Anyways, the point I was making which completely eluded you is that if the robot owners are hoarding all the robot goods and services for themselves and their elite friends, the have-no-robot segment of society can just build their own non-robotic economy, producing and selling goods amongst themselves. You are trying to postulate both unmet needs and no available employment simultaneously. But if there’s an unmet need, I can employ myself in filling it. Or, if I can’t, there’s something more going on, like an evil dictator preventing me from acting freely.

I see a welfare economy as being a viable ‘answer’ to the situation; as has been stated, cheap robot labor (in combination with seller competition) would drive prices down to such a degree that the well-supplied robot owners (or robot-owning government) can easily afford to support all their citizens in relative comfort, whether those citizens have jobs of their own or not. I am primarily arguing against the stance offered by Sam Stone, that ‘the market will provide’, jobs will magically appear for all, and the market will make everything wonderful; despite the fact that this scenario turns the preferences of the market explicitly against the former-manual-laborer. Besides that outragous position, nothing anyone’s proposed seems too invalid, though I might occasinally question things that seem not-quite-right, like advertisement-driven handouts to a class of non-customers and the like.

This eluded me because I don’t think it’s correct. The arbitrary person A’s problem would be that they are unable to find a job. This would be due to the lack of generally unmet needs - he can’t break into the workforce because he can’t convince an employer that the employer needs him instead of a cheaper robot. As a result of this (absent welfare), he is unable to draw a wage at all, preventing him from purchasing even the cheaper robot-supplied goods. (This of course doesn’t apply to anyone who can find a job, or happens to be a robot owner. Or the ones with a healthy supply of savings either, I suppose, for as long as that lasts.)

So, the person is both unable to enter the robot-supplied market, and is also simultaneously in competition with the robots if he decides to try and start his own separate economy - he has to convince people to buy from him, not the robots, despite the fact that the robots are cheaper and his prospective customers are likely poor. So, while I suppose a sufficiently determined bunch could isolate themselves enough to establish their own economy (perhaps fanatic luddites?), it seems unlikely to me that such a group could build up any value without its members going and spending it outside the group.

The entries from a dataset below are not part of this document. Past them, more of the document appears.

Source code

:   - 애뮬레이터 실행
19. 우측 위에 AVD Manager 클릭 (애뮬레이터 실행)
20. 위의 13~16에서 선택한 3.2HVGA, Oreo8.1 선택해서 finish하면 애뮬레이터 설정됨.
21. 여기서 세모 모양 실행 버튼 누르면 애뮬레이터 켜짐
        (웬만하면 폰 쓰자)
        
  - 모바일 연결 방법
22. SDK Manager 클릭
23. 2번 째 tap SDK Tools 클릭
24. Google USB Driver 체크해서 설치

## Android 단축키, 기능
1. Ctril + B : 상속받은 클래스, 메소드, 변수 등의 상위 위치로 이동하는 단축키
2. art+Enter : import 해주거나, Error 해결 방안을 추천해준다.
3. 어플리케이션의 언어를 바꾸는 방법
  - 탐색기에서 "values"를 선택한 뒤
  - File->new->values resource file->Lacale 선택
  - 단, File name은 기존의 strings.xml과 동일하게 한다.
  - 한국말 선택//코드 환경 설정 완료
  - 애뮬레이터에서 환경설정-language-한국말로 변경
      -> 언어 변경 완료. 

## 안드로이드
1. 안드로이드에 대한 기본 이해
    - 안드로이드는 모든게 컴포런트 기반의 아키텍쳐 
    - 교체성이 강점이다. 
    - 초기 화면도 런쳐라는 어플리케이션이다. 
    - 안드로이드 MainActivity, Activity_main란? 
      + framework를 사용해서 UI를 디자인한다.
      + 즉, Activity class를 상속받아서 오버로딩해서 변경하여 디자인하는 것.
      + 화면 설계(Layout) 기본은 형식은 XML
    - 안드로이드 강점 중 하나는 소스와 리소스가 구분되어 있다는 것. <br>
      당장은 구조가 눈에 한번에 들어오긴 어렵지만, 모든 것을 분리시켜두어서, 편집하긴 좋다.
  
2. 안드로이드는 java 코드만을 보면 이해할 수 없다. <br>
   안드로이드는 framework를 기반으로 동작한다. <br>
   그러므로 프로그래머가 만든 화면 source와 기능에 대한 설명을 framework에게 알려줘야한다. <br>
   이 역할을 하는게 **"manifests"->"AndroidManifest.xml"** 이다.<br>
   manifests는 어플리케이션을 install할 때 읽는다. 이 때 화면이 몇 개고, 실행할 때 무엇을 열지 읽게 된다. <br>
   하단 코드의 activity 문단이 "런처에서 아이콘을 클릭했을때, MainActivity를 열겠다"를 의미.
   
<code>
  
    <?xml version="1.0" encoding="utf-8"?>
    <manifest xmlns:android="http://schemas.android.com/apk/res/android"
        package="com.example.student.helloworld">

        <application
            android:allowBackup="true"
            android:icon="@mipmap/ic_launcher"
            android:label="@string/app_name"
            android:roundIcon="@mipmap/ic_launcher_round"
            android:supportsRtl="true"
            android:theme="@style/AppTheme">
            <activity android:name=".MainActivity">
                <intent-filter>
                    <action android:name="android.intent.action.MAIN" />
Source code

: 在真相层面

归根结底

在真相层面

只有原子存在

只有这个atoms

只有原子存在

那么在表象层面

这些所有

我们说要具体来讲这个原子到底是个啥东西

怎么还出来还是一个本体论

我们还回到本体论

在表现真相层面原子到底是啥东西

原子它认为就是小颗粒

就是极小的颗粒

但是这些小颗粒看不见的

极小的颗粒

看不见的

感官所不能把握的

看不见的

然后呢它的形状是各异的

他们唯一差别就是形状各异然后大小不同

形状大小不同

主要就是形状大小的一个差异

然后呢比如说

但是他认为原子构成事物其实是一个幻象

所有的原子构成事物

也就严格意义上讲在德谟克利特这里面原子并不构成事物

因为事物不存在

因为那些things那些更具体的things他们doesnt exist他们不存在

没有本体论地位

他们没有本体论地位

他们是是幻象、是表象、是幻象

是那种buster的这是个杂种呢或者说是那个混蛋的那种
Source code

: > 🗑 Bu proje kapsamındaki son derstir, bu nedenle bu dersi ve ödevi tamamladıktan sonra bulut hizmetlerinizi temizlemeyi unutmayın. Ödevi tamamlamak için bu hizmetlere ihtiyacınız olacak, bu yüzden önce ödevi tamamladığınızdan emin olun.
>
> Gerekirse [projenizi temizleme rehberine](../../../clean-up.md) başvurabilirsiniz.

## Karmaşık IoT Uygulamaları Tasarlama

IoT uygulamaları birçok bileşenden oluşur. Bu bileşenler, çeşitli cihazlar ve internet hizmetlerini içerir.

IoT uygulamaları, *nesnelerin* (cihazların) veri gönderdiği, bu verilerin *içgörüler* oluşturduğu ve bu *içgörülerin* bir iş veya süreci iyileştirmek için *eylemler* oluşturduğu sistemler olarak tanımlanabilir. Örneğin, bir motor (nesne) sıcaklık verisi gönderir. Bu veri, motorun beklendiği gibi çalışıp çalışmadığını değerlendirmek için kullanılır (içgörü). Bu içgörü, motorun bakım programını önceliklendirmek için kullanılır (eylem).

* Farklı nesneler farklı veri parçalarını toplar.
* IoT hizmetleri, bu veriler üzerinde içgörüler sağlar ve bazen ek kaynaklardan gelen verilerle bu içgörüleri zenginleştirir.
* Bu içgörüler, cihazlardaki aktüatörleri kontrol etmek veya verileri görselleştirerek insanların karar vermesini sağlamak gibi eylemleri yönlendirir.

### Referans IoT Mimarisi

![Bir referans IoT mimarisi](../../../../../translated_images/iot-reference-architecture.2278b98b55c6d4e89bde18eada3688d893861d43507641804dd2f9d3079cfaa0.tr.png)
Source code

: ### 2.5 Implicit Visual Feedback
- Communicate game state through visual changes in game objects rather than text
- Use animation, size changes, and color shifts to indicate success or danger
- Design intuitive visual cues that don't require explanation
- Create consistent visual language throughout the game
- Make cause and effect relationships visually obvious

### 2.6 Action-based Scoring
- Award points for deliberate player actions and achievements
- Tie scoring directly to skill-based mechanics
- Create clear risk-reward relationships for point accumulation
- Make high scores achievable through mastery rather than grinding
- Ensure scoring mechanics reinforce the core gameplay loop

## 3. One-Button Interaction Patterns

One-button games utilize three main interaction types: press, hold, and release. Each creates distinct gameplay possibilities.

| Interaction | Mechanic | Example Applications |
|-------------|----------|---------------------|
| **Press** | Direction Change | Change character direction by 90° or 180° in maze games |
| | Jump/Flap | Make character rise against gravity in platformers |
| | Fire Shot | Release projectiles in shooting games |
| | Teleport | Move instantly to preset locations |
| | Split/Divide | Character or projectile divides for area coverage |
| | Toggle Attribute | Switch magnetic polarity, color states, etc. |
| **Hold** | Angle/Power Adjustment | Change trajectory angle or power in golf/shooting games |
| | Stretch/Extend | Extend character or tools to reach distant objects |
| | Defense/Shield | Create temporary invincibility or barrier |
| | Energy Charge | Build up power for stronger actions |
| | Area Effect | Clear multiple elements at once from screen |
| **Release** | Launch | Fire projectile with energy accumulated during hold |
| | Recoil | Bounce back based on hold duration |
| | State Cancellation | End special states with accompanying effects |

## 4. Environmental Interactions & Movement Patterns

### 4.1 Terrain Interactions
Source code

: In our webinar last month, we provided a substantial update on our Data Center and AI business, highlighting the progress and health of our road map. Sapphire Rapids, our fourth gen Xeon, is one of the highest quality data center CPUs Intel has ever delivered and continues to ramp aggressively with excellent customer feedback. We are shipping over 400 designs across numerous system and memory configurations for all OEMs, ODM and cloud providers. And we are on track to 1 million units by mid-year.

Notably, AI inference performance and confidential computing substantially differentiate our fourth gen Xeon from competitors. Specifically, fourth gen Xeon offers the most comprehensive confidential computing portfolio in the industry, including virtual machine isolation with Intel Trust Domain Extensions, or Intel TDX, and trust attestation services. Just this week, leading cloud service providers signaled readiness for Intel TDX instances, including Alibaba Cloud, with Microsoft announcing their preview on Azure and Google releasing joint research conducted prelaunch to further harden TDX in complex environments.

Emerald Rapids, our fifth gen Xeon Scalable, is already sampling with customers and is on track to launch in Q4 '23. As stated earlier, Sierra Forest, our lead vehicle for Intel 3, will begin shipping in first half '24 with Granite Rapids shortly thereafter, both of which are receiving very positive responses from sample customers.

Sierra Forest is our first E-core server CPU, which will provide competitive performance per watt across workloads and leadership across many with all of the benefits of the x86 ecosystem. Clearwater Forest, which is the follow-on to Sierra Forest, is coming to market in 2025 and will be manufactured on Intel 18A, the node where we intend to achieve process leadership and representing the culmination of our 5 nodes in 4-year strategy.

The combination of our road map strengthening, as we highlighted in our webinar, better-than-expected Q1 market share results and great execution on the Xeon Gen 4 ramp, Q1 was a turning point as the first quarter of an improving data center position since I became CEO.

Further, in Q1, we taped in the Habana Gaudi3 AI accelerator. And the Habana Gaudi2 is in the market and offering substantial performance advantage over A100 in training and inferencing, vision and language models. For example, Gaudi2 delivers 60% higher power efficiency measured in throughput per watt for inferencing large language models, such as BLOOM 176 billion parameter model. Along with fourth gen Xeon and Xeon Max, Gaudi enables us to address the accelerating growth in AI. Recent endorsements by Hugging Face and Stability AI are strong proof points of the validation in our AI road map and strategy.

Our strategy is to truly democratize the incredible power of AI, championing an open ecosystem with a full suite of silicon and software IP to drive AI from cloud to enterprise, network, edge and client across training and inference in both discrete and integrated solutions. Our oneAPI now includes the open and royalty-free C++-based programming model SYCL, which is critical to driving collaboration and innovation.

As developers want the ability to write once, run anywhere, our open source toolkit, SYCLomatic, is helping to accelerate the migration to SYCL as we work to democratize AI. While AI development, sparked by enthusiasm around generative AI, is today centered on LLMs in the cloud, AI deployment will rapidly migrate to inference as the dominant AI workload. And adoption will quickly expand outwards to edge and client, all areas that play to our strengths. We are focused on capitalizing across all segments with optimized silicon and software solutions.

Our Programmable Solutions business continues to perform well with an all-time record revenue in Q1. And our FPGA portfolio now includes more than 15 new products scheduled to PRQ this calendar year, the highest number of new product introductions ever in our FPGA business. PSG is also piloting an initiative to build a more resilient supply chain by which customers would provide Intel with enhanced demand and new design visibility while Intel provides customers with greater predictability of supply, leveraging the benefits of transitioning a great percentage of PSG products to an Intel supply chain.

I think what we’re down to at this point is that in begbert2’s science fiction hypothetical in which there is, by definition, no solution, there is no solution. No possibile solution offered so far is acceptable, apparently, so that’s that. It’s circular, of course, but that appears to be what he wants.

But I don’t even understand how the hypothetical works. The logical, inevitable end state of the hypothetical scenario as it is now being presented is that only one person would end up owning all the robots, since, if our hypothetical robots can do any sort of manual labour needed, the first person to build a robot-building robot wins, and will quickly drive out all inferior robots. The world would be divided into the Robot Tycoon, surrounded by the robot army he’d need to prevent the rest of us from killing him, and everyone else, and he would, under this hypothetical, have nobody to sell anything to, because, according to the hypothetical scenario, all the other people in the world have no jobs or money.

So what good are the robots? How do they have any value, or confer any advantage, upon Robot Tycoon if nobody can buy anything? The robots are of almost no value at all except to build and maintain Robot Tycoon’s personal mansion.